You just found a major savings opportunity that is ripe for picking, now what? In a perfect world, especially in the world where products transcend to multiple departments and multiple hospitals in a system, the easy and sure thing savings opportunities may have a lot of challenges to bring them to fruition. Even though we have done this before with other products/categories, things are never the same in one product area or another and we must be mindful of how we approach these value analysis reviews so that we do not lose any of the valuable savings identified.
Below are just a few best practices that will help propel your value analysis reviews to wring the towel dry on all your savings opportunities and perhaps more!
1. Trust But Verify the Savings Opportunity Before You Jump Down the Rabbit Hole – Let’s face it, you and your customers’ time is valuable, and you don’t want to get caught going down a savings rabbit hole when it may not materialize. Before committing resources, take the time to rigorously validate the opportunity to ensure the savings are real and meaningful. Do a little more due diligence with the savings opportunity and test in perhaps small department to see if in fact these savings are real. It is better to do some research to ensure the savings opportunity is in fact real enough to commit your VA Team’s time to work on this. This proof will go a long way and give you confidence when customers try to talk away your viable savings opportunities.
2. Don’t Shoot from the Hip, Plan for Savings Success – It’s easy to jump straight into cost-saving initiatives, but that’s not always the most effective use of time. Often, momentum fades after the first few steps, leaving opportunities only partially realized. Instead, take a step back and map out the entire value analysis process from start to finish. Identify where gaps exist and what needs to be addressed to fully execute your savings initiative. While you may not have every answer at the outset, building a structured workflow allows you to fill in those gaps more effectively and sustain progress toward meaningful savings.

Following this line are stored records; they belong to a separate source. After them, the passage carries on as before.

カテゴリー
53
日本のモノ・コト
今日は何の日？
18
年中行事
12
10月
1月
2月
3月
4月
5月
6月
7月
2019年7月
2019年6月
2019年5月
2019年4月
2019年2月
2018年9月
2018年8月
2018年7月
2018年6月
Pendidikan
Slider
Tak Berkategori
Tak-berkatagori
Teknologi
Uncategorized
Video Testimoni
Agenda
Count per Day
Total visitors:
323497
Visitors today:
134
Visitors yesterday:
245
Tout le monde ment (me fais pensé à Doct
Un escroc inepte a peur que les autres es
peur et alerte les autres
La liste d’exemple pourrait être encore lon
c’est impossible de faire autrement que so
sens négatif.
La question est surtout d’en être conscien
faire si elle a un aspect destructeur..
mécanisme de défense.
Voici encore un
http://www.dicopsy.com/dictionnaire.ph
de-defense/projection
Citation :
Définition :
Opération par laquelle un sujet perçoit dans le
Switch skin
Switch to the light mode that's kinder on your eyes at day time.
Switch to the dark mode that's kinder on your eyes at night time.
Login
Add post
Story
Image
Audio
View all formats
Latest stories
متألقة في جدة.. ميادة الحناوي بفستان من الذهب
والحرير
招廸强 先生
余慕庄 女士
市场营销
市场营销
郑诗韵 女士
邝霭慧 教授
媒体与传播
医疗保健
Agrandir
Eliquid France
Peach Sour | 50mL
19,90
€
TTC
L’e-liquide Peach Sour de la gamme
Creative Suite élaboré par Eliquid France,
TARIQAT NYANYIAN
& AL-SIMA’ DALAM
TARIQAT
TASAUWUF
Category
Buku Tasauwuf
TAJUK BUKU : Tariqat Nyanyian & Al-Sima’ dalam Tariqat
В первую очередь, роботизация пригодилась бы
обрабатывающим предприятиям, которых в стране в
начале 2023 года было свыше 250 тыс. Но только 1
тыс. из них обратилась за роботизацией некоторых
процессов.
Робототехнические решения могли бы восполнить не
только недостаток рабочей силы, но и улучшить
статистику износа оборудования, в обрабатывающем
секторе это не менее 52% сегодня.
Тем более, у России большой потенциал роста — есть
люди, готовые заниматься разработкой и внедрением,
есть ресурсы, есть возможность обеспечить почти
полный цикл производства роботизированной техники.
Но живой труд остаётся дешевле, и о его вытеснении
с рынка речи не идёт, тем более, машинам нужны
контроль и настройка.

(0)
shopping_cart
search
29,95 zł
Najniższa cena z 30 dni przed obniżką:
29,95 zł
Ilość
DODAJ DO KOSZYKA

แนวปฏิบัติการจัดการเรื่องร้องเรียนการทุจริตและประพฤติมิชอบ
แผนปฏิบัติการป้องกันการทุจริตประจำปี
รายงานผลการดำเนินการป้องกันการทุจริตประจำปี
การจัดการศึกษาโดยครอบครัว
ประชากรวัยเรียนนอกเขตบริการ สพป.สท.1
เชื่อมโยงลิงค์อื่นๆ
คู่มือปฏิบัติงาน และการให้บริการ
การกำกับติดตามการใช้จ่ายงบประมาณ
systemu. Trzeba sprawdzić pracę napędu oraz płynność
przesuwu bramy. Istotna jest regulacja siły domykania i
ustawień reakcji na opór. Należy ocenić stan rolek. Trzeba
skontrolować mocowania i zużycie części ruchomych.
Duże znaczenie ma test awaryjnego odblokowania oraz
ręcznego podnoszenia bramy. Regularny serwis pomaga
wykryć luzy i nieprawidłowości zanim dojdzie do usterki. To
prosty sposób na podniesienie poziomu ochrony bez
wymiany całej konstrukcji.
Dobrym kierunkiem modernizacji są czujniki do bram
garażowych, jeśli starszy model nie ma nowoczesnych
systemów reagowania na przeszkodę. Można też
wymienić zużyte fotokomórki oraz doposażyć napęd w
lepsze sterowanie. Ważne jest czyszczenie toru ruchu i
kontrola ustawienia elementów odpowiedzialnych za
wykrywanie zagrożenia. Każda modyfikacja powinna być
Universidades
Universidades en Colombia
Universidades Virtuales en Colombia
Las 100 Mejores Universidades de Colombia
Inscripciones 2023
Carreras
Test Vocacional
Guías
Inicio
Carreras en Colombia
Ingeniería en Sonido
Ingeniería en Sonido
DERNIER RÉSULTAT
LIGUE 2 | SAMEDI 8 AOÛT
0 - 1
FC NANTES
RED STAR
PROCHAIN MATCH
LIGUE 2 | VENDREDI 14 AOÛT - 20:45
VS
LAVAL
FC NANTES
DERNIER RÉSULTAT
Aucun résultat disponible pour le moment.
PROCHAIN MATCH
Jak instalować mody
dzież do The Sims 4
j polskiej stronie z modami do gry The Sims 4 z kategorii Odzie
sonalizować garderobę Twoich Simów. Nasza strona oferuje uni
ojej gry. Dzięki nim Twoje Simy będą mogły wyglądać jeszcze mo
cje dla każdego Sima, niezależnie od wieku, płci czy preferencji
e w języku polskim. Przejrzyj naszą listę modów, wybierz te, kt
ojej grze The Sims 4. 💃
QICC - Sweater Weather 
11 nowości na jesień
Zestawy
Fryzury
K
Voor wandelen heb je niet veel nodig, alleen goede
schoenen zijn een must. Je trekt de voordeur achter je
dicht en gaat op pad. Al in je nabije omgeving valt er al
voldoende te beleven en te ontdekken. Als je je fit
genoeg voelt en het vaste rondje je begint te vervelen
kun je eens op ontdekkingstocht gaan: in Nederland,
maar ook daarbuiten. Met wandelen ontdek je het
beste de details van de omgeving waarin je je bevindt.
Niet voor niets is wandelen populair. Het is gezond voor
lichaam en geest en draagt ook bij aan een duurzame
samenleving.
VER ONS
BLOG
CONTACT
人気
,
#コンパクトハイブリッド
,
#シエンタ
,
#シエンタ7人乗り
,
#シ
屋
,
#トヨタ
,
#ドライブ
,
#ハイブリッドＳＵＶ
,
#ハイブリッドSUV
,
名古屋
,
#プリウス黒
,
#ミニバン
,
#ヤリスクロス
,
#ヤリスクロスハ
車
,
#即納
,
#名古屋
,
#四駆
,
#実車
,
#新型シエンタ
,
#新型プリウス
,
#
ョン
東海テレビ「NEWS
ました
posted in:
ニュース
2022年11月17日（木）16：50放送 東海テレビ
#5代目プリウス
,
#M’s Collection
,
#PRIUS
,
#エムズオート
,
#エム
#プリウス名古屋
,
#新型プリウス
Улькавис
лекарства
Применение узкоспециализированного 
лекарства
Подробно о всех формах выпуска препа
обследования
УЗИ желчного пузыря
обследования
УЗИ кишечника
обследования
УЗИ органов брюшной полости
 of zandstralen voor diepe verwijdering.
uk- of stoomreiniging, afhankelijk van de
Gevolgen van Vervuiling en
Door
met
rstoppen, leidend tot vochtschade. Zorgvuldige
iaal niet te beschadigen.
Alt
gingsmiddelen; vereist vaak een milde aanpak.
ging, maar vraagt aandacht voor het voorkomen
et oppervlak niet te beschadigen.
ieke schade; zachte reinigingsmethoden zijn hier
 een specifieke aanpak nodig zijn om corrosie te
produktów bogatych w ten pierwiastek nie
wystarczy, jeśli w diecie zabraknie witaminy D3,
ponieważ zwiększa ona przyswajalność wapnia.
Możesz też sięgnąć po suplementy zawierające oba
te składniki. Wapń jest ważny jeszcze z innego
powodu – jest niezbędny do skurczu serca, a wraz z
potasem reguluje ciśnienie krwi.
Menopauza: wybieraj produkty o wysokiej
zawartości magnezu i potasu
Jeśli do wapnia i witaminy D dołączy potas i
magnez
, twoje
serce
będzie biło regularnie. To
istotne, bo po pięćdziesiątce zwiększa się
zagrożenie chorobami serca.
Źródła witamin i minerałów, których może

3. Find Your Expert(s) – You may know a lot about a product or very little, but that does not matter because someone in your organization is going to be an expert and know much more about this product than you do. Plus, they will be able to help guide you in those grey areas that often come up in VA studies that leave you wondering which way your study should go. By finding this expert or experts up front, you can enlist them to help you with your research, analysis, and implementation.
4. Remember What Value Analysis is and What it is Not – Value analysis is the study of function of products and the search for lower cost alternatives that meet your functional requirements at equal or better cost and reliability. Don’t get caught up in doing things that are not relevant to your value analysis study. Stick to finding out what functional requirements are not being met or which functions are being wasted with the current products and then look for alternatives to reduce costs and waste and improve performance. You can always test functionality and reliability in a value analysis study, but things like quality can become subjective in many cases. Stay with the classic tenets of value analysis for big results.
Back to Basics, Forward to Major Savings Results
The list of best practices could be endless but at the end of the day, I will always rely on these best practices because they help ground you in what value analysis is all about. VA is about making sure that we cover all our bases and don’t overshoot or undershoot functionality but instead meet our customers’ requirements exactly. Achieving savings does not have to be fancy, it just needs to be grounded in the basics that will give you results each and every time.